Mongolian chess player

Sharavyn Pürevjav (Шаравын Пүрэвжав; born 1927) is a Mongolian chess player and Mongolian Chess Championship winner (1962).

==Biography==
By profession Sharavyn Pürevjav was a mathematics teacher. He learned to play chess at the age of 20. In the 1950s and 1960s Sharavyn Pürevjav was one of Mongolia's leading chess players. In 1962, he won the Mongolian Chess Championship.

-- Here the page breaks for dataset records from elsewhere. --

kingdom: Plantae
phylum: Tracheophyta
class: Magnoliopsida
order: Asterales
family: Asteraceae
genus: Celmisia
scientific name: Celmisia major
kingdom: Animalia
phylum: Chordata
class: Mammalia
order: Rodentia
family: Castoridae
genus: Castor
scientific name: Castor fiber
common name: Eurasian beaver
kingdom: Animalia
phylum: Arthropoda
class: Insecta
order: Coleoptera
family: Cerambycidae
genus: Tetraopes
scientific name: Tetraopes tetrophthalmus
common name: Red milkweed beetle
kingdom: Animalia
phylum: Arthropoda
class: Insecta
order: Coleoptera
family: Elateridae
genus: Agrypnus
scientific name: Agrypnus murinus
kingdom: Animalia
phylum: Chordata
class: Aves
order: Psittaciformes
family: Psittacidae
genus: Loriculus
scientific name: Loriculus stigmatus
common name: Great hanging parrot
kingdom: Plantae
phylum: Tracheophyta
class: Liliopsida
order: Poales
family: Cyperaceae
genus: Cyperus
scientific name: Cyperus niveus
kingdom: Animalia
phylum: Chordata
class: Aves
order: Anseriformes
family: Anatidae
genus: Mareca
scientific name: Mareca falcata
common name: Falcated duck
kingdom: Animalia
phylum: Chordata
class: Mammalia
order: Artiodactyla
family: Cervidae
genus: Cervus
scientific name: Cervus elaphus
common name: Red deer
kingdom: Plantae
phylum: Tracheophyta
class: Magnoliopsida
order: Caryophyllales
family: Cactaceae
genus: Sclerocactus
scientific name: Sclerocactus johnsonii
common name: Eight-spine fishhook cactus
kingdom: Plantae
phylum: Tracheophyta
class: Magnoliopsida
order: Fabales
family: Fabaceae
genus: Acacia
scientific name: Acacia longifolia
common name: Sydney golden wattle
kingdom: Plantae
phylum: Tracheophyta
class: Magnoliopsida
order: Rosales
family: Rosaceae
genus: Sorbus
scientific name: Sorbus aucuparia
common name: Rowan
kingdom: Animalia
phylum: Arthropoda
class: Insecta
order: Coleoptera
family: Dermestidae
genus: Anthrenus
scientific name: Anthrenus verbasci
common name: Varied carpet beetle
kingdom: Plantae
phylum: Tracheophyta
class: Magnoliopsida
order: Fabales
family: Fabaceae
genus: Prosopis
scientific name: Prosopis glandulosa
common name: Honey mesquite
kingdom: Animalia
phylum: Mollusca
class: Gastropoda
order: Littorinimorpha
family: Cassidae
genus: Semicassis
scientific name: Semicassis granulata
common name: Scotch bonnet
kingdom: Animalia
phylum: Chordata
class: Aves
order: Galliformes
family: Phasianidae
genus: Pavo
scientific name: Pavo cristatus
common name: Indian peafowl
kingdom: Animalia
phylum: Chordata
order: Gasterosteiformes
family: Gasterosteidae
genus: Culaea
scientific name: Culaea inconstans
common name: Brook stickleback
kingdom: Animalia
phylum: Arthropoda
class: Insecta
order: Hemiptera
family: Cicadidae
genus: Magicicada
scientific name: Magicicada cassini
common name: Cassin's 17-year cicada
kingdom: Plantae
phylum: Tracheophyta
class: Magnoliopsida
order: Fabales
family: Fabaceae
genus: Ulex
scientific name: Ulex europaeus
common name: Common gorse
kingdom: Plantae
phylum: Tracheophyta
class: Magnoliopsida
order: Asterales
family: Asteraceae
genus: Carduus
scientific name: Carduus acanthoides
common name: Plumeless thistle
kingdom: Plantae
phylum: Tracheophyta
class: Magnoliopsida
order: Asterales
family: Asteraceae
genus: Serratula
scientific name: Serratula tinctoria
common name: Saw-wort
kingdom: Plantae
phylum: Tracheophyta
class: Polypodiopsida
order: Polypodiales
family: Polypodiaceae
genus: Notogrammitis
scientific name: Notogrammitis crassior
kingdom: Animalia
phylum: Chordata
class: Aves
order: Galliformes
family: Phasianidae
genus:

Sharavyn Pürevjav played for Mongolia in the Chess Olympiads:
- In 1962, at first board in the 15th Chess Olympiad in Varna (+3, =7, -7),
- In 1964, at third board in the 16th Chess Olympiad in Tel Aviv (+2, =2, -6),
- In 1968, at second reserve board in the 18th Chess Olympiad in Lugano (+1, =3, -2),
- In 1974, at second reserve board in the 21st Chess Olympiad in Nice (+2, =3, -0).

Sharav Purevzhav played for Mongolia in the World Student Team Chess Championship:
- In 1958, at fourth board in the 5th World Student Team Chess Championship in Varna (+2, =2, -3).